As litologias predominantes correspondem a rochas granitóides e migmatíiticas, ambas associadas cronologicamente ao pré-cambriano superior (IPT, 1978; 1981). Em áreas mais distantes ocorrem ainda piroxênio-granulitos e rochas metadioríticas e metabásicas. São comuns ainda as intercalações, enclaves ou ocorrências de rochas calcossilicatadas, metassiltitos, filitos e quartzo-filitos, mica-xistos e talco-xistos, anfibolitos, quatzitos, metaconglomerados que podem indicar fontes para algumas matérias primas encontradas nos sítios arqueológicos.

O sítio arqueológico Topo do Guararema ocupa a parte superior e sub-plana de um morro elevado e alongado e está situado a cerca de 100 metros da margem esquerda do rio Paraíba do Sul. Nos limites e entorno imediato do sítio, sobressaem às encostas íngremes,

notadamente aquelas com a face voltada para o rio (Figura 4). Nas proximidades também

ocorrem morros com aspectos similares, porém, com topos mais restritos e cristas alongadas e sinuosas. Na margem oposta ao rio (margem direita), pode-se perceber o contato da planície aluvial, com terraços mais antigos e depósitos coluvionares. Os afloramentos rochosos estão dispostos, em geral, junto às margens do rio, em alfuentes e drenagens menores e nas cristas de alguns morros (predominam quartzitos).
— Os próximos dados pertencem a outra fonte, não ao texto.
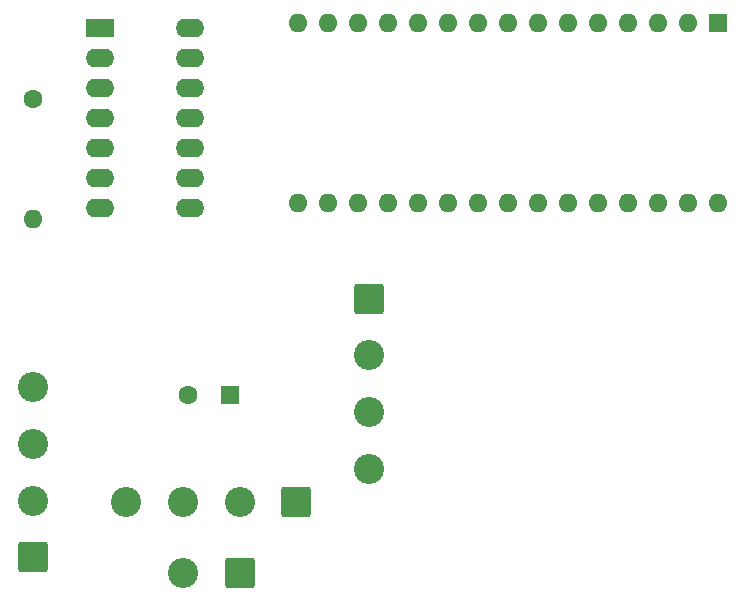
<source format=gbl>
G04 #@! TF.GenerationSoftware,KiCad,Pcbnew,8.0.8*
G04 #@! TF.CreationDate,2025-01-16T17:39:40+01:00*
G04 #@! TF.ProjectId,led_matrix,6c65645f-6d61-4747-9269-782e6b696361,rev?*
G04 #@! TF.SameCoordinates,Original*
G04 #@! TF.FileFunction,Copper,L2,Bot*
G04 #@! TF.FilePolarity,Positive*
%FSLAX46Y46*%
G04 Gerber Fmt 4.6, Leading zero omitted, Abs format (unit mm)*
G04 Created by KiCad (PCBNEW 8.0.8) date 2025-01-16 17:39:40*
%MOMM*%
%LPD*%
G01*
G04 APERTURE LIST*
G04 Aperture macros list*
%AMRoundRect*
0 Rectangle with rounded corners*
0 $1 Rounding radius*
0 $2 $3 $4 $5 $6 $7 $8 $9 X,Y pos of 4 corners*
0 Add a 4 corners polygon primitive as box body*
4,1,4,$2,$3,$4,$5,$6,$7,$8,$9,$2,$3,0*
0 Add four circle primitives for the rounded corners*
1,1,$1+$1,$2,$3*
1,1,$1+$1,$4,$5*
1,1,$1+$1,$6,$7*
1,1,$1+$1,$8,$9*
0 Add four rect primitives between the rounded corners*
20,1,$1+$1,$2,$3,$4,$5,0*
20,1,$1+$1,$4,$5,$6,$7,0*
20,1,$1+$1,$6,$7,$8,$9,0*
20,1,$1+$1,$8,$9,$2,$3,0*%
G04 Aperture macros list end*
G04 #@! TA.AperFunction,ComponentPad*
%ADD10O,2.400000X1.600000*%
G04 #@! TD*
G04 #@! TA.AperFunction,ComponentPad*
%ADD11R,2.400000X1.600000*%
G04 #@! TD*
G04 #@! TA.AperFunction,ComponentPad*
%ADD12RoundRect,0.249999X-1.025001X1.025001X-1.025001X-1.025001X1.025001X-1.025001X1.025001X1.025001X0*%
G04 #@! TD*
G04 #@! TA.AperFunction,ComponentPad*
%ADD13C,2.550000*%
G04 #@! TD*
G04 #@! TA.AperFunction,ComponentPad*
%ADD14RoundRect,0.249999X1.025001X1.025001X-1.025001X1.025001X-1.025001X-1.025001X1.025001X-1.025001X0*%
G04 #@! TD*
G04 #@! TA.AperFunction,ComponentPad*
%ADD15C,1.600000*%
G04 #@! TD*
G04 #@! TA.AperFunction,ComponentPad*
%ADD16O,1.600000X1.600000*%
G04 #@! TD*
G04 #@! TA.AperFunction,ComponentPad*
%ADD17RoundRect,0.249999X1.025001X-1.025001X1.025001X1.025001X-1.025001X1.025001X-1.025001X-1.025001X0*%
G04 #@! TD*
G04 #@! TA.AperFunction,ComponentPad*
%ADD18R,1.600000X1.600000*%
G04 #@! TD*
G04 APERTURE END LIST*
D10*
X129795000Y-81875000D03*
X129795000Y-84415000D03*
X129795000Y-86955000D03*
X129795000Y-89495000D03*
X129795000Y-92035000D03*
X129795000Y-94575000D03*
X129795000Y-97115000D03*
X122175000Y-97115000D03*
X122175000Y-94575000D03*
X122175000Y-92035000D03*
X122175000Y-89495000D03*
X122175000Y-86955000D03*
X122175000Y-84415000D03*
D11*
X122175000Y-81875000D03*
D12*
X145000000Y-104800000D03*
D13*
X145000000Y-109600000D03*
X145000000Y-114400000D03*
X145000000Y-119200000D03*
D14*
X138800000Y-122000000D03*
D13*
X134000000Y-122000000D03*
X129200000Y-122000000D03*
X124400000Y-122000000D03*
D15*
X116500000Y-87920000D03*
D16*
X116500000Y-98080000D03*
D14*
X134000000Y-128000000D03*
D13*
X129200000Y-128000000D03*
D17*
X116500000Y-126700000D03*
D13*
X116500000Y-121900000D03*
X116500000Y-117100000D03*
X116500000Y-112300000D03*
D18*
X133152651Y-113000000D03*
D15*
X129652651Y-113000000D03*
D18*
X174540000Y-81500000D03*
D16*
X172000000Y-81500000D03*
X169460000Y-81500000D03*
X166920000Y-81500000D03*
X164380000Y-81500000D03*
X161840000Y-81500000D03*
X159300000Y-81500000D03*
X156760000Y-81500000D03*
X154220000Y-81500000D03*
X151680000Y-81500000D03*
X149140000Y-81500000D03*
X146600000Y-81500000D03*
X144060000Y-81500000D03*
X141520000Y-81500000D03*
X138980000Y-81500000D03*
X138980000Y-96740000D03*
X141520000Y-96740000D03*
X144060000Y-96740000D03*
X146600000Y-96740000D03*
X149140000Y-96740000D03*
X151680000Y-96740000D03*
X154220000Y-96740000D03*
X156760000Y-96740000D03*
X159300000Y-96740000D03*
X161840000Y-96740000D03*
X164380000Y-96740000D03*
X166920000Y-96740000D03*
X169460000Y-96740000D03*
X172000000Y-96740000D03*
X174540000Y-96740000D03*
M02*

</source>
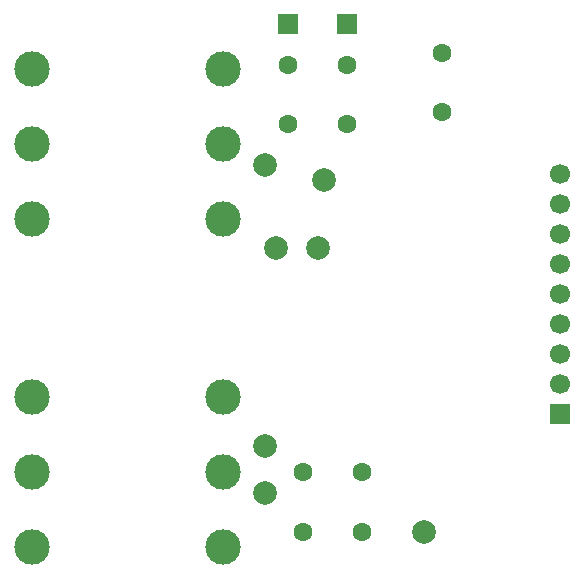
<source format=gbr>
%TF.GenerationSoftware,KiCad,Pcbnew,9.0.4*%
%TF.CreationDate,2025-09-24T19:41:08-07:00*%
%TF.ProjectId,LE_FRONTEND,4c455f46-524f-44e5-9445-4e442e6b6963,rev?*%
%TF.SameCoordinates,Original*%
%TF.FileFunction,Soldermask,Bot*%
%TF.FilePolarity,Negative*%
%FSLAX46Y46*%
G04 Gerber Fmt 4.6, Leading zero omitted, Abs format (unit mm)*
G04 Created by KiCad (PCBNEW 9.0.4) date 2025-09-24 19:41:08*
%MOMM*%
%LPD*%
G01*
G04 APERTURE LIST*
%ADD10R,1.700000X1.700000*%
%ADD11C,1.700000*%
%ADD12C,1.600000*%
%ADD13C,3.000000*%
%ADD14C,2.000000*%
G04 APERTURE END LIST*
D10*
%TO.C,J3*%
X112500000Y-146580000D03*
D11*
X112500000Y-144040000D03*
X112500000Y-141500000D03*
X112500000Y-138960000D03*
X112500000Y-136420000D03*
X112500000Y-133880000D03*
X112500000Y-131340000D03*
X112500000Y-128800000D03*
X112500000Y-126260000D03*
%TD*%
D12*
%TO.C,C2*%
X94500000Y-117000000D03*
X94500000Y-122000000D03*
%TD*%
D13*
%TO.C,J5*%
X67770000Y-151500000D03*
X84000000Y-151500000D03*
X67770000Y-157850000D03*
X84000000Y-157850000D03*
X67770000Y-145150000D03*
X84000000Y-145150000D03*
%TD*%
D14*
%TO.C,JIN_TP1*%
X88500000Y-132500000D03*
%TD*%
D12*
%TO.C,C21*%
X90750000Y-156500000D03*
X90750000Y-151500000D03*
%TD*%
%TO.C,C24*%
X95750000Y-151500000D03*
X95750000Y-156500000D03*
%TD*%
D13*
%TO.C,J1*%
X84000000Y-123650000D03*
X67770000Y-123650000D03*
X84000000Y-117300000D03*
X67770000Y-117300000D03*
X84000000Y-130000000D03*
X67770000Y-130000000D03*
%TD*%
D14*
%TO.C,1V2_TP1*%
X87500000Y-153250000D03*
%TD*%
%TO.C,OP_BRO1*%
X92500000Y-126750000D03*
%TD*%
%TO.C,JOUT_TP1*%
X101000000Y-156500000D03*
%TD*%
%TO.C,2V5TP1*%
X87500000Y-149250000D03*
%TD*%
D12*
%TO.C,C1*%
X89500000Y-122000000D03*
X89500000Y-117000000D03*
%TD*%
D14*
%TO.C,BRO_TP1*%
X87500000Y-125500000D03*
%TD*%
D10*
%TO.C,J2*%
X89500000Y-113500000D03*
%TD*%
D12*
%TO.C,C3*%
X102500000Y-116000000D03*
X102500000Y-121000000D03*
%TD*%
D10*
%TO.C,J6*%
X94500000Y-113500000D03*
%TD*%
D14*
%TO.C,OP_JIN1*%
X92000000Y-132500000D03*
%TD*%
M02*

</source>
Também foram observados níveis de “paleopavimentos” detriticos (stone lines) sob a área do sítio e, nas encostas laterais, além da ocorrência de seixos rolados junto a uma drenagem atualmente seca. O solo apresentou coloração marrom avermelhado a rosado, sendo que localmente ocorreram níveis mais escuros, devido à presença de carvões ou camadas orgânicas. A textura variou de silto-arenosa a argilo-arenosa, com ocorrência de abundantes minerais prismáticos (ex. turmalinas), plaquetas de micas (muscovita) e grânulos de quartzo. O substrato geológico na área do sítio é composto por quartzo-filitos com variações mais ou menos xistosas.

Foto 8: Paisagem associada à implantação do sítio Topo do Guararema (circulo amarelo) nas proximidades do rio Paraíba do Sul (setas azuis), na confluência entre morros cristalinos e a planície aluvial.

Figura 4: Modelagem aproximada do relevo nas proximidades do sitio Topo do Guararema (tratamento gerado a partir de imagens do google earth).